Wurden die nicht fertig??? Oder von der RegTP vergessen??? Schade eigentlich, ich fand diesen Dialer fairer als alle anderen, die ich am deutschen Markt gesehen habe.
Sag ich mal so - und grüße mal die Firma, verbunden mit der Frage, ob sie noch Kontakt nach Nevada haben 
the past has had its _say...shall_ we bet?
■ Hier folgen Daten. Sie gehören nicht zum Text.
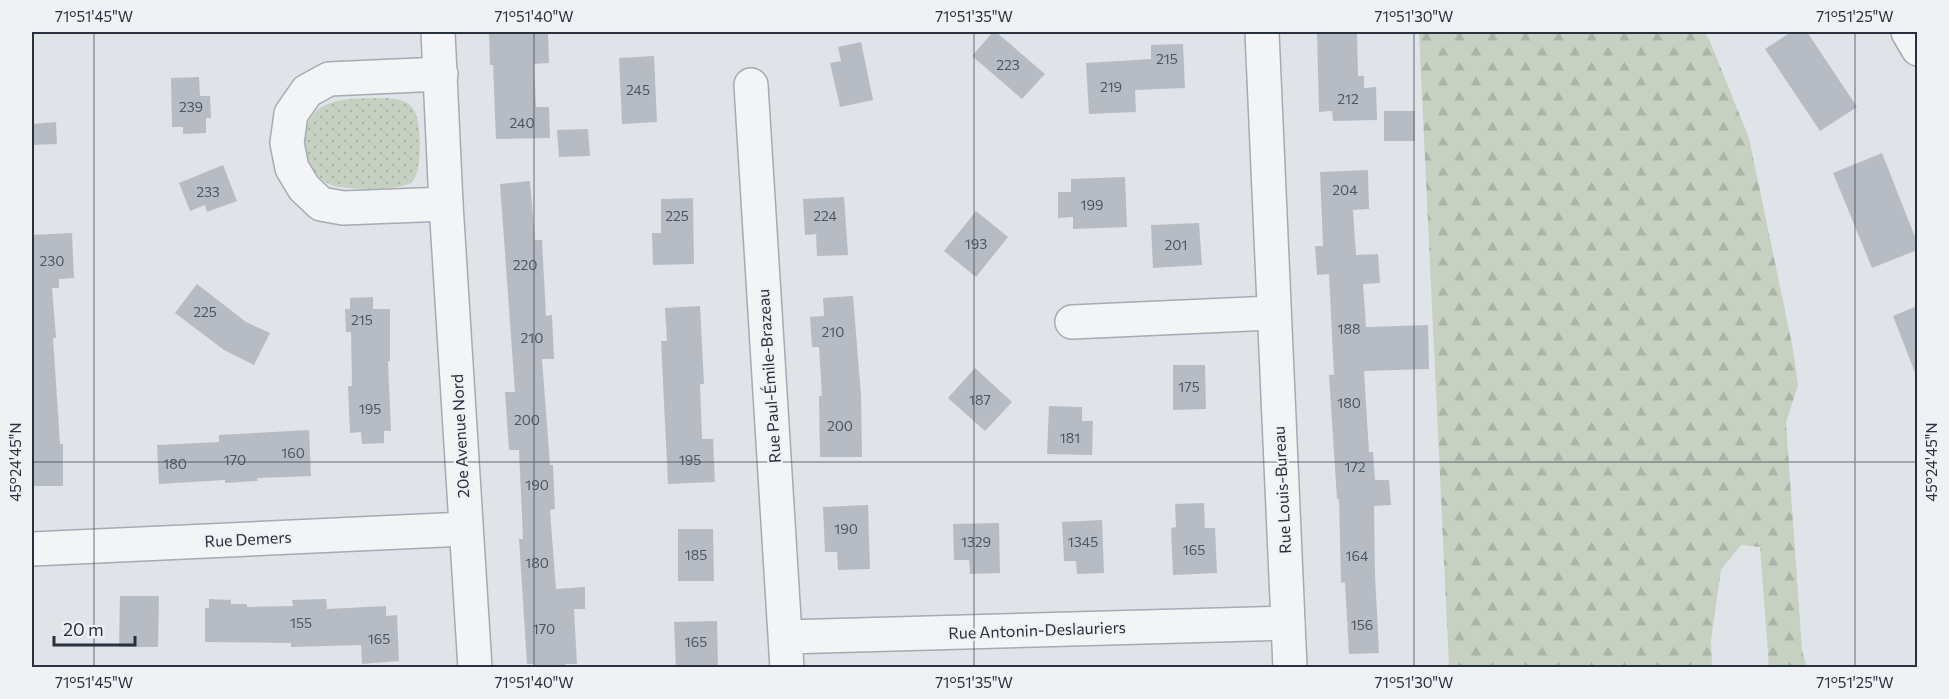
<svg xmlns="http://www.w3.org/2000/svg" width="1949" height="699" font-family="Commissioner,sans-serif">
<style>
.grass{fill:url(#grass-dots)}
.forest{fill:url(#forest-firs)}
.building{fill:#b7bcc4}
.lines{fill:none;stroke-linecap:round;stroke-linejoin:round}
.minor-casing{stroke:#a6aab2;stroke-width:36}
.minor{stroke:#f2f4f6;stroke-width:33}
.ticks{fill:none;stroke:#2a313e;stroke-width:1.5;stroke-opacity:0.45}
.labels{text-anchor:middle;stroke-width:4.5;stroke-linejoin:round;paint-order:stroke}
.number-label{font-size:14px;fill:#4d5460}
.street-label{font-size:16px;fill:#2a313e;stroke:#eff2f5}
.neatline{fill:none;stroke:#2a313e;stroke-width:2}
.ticks-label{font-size:15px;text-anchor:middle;fill:#2a313e}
</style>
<defs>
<pattern id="grass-dots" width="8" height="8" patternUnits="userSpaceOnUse" patternTransform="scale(1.5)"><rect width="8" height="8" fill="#c6d1c2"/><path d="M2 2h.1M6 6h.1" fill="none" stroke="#aab4a8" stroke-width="1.8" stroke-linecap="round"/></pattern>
<pattern id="forest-firs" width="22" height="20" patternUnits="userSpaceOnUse" patternTransform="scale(1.5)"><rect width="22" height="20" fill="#c6d1c2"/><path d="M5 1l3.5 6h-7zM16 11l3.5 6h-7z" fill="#aab4a8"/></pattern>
</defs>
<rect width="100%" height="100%" fill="#e0e3e8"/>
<path class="grass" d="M 387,98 C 396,99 406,100 412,107 C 422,117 423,173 412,182 C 400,191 355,189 339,187 C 305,182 292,128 320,108 C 338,96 366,99 387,98 Z"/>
<path class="forest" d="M 1419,32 L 1704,32 L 1709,39 L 1749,138 L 1793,349 L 1798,385 L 1786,423 L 1802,650 L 1807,667 L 1769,667 L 1760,547 L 1741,545 L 1721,570 L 1711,640 L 1712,667 L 1449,667 Z"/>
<g class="building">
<path d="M 502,32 L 548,32 L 549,63 L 534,64 L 536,107 L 549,107 L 550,138 L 496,139 L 493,65 L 490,65 L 489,33 Z"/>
<path d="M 993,32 L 996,32 L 1045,74 L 1022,99 L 972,56 Z"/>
<path d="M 1317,32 L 1357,32 L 1358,76 L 1364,76 L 1364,88 L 1376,87 L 1377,120 L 1333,121 L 1332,111 L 1319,112 Z"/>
<path d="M 1791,32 L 1807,32 L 1857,107 L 1820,131 L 1765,49 Z"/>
<path d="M 861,42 L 873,100 L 840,107 L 830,63 L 841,61 L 838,47 Z"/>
<path d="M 1183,44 L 1185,88 L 1135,90 L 1136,112 L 1089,114 L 1086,63 L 1151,59 L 1151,45 Z"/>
<path d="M 654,56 L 657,122 L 622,124 L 619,58 Z"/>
<path d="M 199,77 L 200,96 L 210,96 L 211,118 L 206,118 L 206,133 L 183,134 L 183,127 L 172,127 L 171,78 Z"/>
<rect x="1384" y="111" width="31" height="30"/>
<path d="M 56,122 L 57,144 L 32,145 L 32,124 Z"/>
<path d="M 588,129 L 590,156 L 559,157 L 557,130 Z"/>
<path d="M 1882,153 L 1917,242 L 1917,250 L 1872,268 L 1833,173 Z"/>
<path d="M 223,165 L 237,201 L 207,212 L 205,205 L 190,211 L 179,183 Z"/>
<path d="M 1368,170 L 1369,209 L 1353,210 L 1356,255 L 1378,254 L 1380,283 L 1363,284 L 1366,327 L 1428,325 L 1429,369 L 1364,371 L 1369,452 L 1373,452 L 1375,480 L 1389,480 L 1391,505 L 1374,506 L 1375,575 L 1379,653 L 1349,654 L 1345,582 L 1341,583 L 1339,499 L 1337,499 L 1329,375 L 1334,375 L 1329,274 L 1317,275 L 1315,246 L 1323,246 L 1320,172 Z"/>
<path d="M 1125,177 L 1127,227 L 1073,229 L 1073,217 L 1058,218 L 1058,192 L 1071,192 L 1071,179 Z"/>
<path d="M 530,181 L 535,240 L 542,240 L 546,316 L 552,315 L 554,359 L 542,359 L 550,465 L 553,465 L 555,509 L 550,510 L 556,589 L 585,587 L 585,609 L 574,609 L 577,664 L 565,664 L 565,668 L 535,668 L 534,664 L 527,664 L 519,539 L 523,539 L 519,450 L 509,450 L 505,392 L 515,392 L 500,184 Z"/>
<path d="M 844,197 L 848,255 L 817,256 L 816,234 L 805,235 L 803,199 Z"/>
<path d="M 693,198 L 694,264 L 653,265 L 652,233 L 661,233 L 661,199 Z"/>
<path d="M 976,211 L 1008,237 L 976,277 L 944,251 Z"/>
<path d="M 1199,223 L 1202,265 L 1153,268 L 1151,225 Z"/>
<path d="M 72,233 L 74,278 L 59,279 L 59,288 L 52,288 L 56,338 L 53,338 L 60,444 L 63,444 L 63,486 L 32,486 L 32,235 Z"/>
<path d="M 197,284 L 246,322 L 270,333 L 254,365 L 224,350 L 175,313 Z"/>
<path d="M 853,296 L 861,396 L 862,457 L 820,457 L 819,396 L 822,396 L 819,347 L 812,347 L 810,317 L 824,316 L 823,298 Z"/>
<path d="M 373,297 L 373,309 L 390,309 L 390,361 L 388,361 L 391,431 L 384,431 L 384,443 L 362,444 L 361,432 L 350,433 L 348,386 L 352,386 L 351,332 L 346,332 L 345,309 L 350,309 L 350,298 Z"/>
<path d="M 700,306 L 704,384 L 700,384 L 702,439 L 713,439 L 715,482 L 668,484 L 661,341 L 667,341 L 665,308 Z"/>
<path d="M 1917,306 L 1917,374 L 1916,375 L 1893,316 Z"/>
<path d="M 1173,365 L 1205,365 L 1206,409 L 1173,410 Z"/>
<path d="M 975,368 L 1012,402 L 985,431 L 948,398 Z"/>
<path d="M 1049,406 L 1082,407 L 1082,421 L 1093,421 L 1092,455 L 1047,454 Z"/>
<path d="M 309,430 L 311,476 L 257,478 L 258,481 L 225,483 L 225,480 L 159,484 L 157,445 L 219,442 L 219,435 Z"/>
<path d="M 1204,503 L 1205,528 L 1215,528 L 1217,573 L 1173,575 L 1171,528 L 1176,527 L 1175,504 Z"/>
<path d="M 868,505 L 870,569 L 838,570 L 837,552 L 825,552 L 823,507 Z"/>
<path d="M 1102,520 L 1104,573 L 1077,574 L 1076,561 L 1064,561 L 1062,522 Z"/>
<path d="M 999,523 L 1000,573 L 970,574 L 969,560 L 954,560 L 953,524 Z"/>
<path d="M 678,529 L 713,529 L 714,581 L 678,581 Z"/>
<path d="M 120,596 L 159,596 L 158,647 L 119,647 Z"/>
<path d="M 209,599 L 231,600 L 231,604 L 247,604 L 247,607 L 293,606 L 292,600 L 326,599 L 327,609 L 386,606 L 386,616 L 397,615 L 399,661 L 362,664 L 361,645 L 291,647 L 291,643 L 205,642 L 205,608 L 209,608 Z"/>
<path d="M 717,621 L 718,668 L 676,668 L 674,622 Z"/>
</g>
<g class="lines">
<g class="minor-casing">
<g id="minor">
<path d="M 438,32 L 446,204 L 475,668"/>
<path d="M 1262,32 L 1290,668"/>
<path d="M 1908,32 L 1918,49"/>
<path d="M 441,74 L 329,79 L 307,91 L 291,114 L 287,143 L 292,168 L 304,188 L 321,204 L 343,208 L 446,204"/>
<path d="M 751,85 L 787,668"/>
<path d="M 1072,322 L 1274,313"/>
<path d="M 32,549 L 465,529"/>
<path d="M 786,637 L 1288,623"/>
</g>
</g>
<use href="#minor" class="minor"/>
</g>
<path class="ticks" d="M 94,32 L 94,668M 534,32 L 534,668M 974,32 L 974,668M 1414,32 L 1414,668M 1855,32 L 1855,668M 32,462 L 1918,462"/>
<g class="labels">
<g class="number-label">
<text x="1167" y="64">215</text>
<text x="1008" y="70">223</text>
<text x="1111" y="92">219</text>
<text x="638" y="95">245</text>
<text x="1348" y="104">212</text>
<text x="191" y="112">239</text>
<text x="522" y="128">240</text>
<text x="1345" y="195">204</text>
<text x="208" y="197">233</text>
<text x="1092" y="210">199</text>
<text x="677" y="221">225</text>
<text x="825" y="221">224</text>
<text x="976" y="249">193</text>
<text x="1176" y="250">201</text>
<text x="52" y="266">230</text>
<text x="525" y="270">220</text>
<text x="205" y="317">225</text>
<text x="362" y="325">215</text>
<text x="1349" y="334">188</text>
<text x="833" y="337">210</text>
<text x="532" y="343">210</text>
<text x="1189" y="392">175</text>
<text x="980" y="405">187</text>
<text x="1349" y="408">180</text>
<text x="370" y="414">195</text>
<text x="527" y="425">200</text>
<text x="840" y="431">200</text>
<text x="1070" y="443">181</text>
<text x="293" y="458">160</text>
<text x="235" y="465">170</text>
<text x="690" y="465">195</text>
<text x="175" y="469">180</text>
<text x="1355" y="472">172</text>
<text x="537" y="490">190</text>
<text x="846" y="534">190</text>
<text x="976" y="547">1329</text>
<text x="1083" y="547">1345</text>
<text x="1194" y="555">165</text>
<text x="696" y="560">185</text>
<text x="1357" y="561">164</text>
<text x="537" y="568">180</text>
<text x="301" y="628">155</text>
<text x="1362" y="630">156</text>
<text x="544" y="634">170</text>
<text x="379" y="644">165</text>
<text x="696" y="647">165</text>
</g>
<g class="street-label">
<text transform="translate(769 376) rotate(-94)" y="6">Rue Paul-Émile-Brazeau</text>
<text transform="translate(460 436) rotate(-93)" y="6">20e Avenue Nord</text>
<text transform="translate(1282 490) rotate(-93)" y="6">Rue Louis-Bureau</text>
<text transform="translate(248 539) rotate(-3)" y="6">Rue Demers</text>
<text transform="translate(1037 630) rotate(-2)" y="6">Rue Antonin-Deslauriers</text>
</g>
</g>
<rect width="1949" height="699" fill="none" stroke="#eff2f5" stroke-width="66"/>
<path d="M54 636v9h81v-9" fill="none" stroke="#2a313e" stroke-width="3"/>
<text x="63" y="636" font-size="18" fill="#2a313e" stroke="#eff2f5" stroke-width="4.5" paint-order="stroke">20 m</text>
<rect x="33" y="33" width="1883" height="633" class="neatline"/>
<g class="ticks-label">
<text x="94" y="22">71°51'45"W</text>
<text x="534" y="22">71°51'40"W</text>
<text x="974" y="22">71°51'35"W</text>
<text x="1414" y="22">71°51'30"W</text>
<text x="1855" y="22">71°51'25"W</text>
<text transform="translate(16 462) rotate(-90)" y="5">45°24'45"N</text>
<text transform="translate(1932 462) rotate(-90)" y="5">45°24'45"N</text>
<text x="94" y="688">71°51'45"W</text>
<text x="534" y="688">71°51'40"W</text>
<text x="974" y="688">71°51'35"W</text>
<text x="1414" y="688">71°51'30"W</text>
<text x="1855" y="688">71°51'25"W</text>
</g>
</svg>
Ach bin ich heute wieder infantyl, mann...

(Diese Andeutung können Sie so stehen lassen - aber das mit dem Dialer hätte ich gerne erklärt)

Es grüßt den König
...ein Hofnarr...


----------



## Captain Picard (17 Juni 2005)

Hashwert ist nicht zu finden, auch die Versionsnummer scheint ein Fake zu sein 1.1.0.0  

Installation indiskutabel, mit FF geht gar nichts , mit IE soll ein AX-Control installiert werden, 
 das kommt gar nicht in die Tüte 
(ein Modem ist installiert, die rote Abfrage zeigt keine großen Programmierkünste) 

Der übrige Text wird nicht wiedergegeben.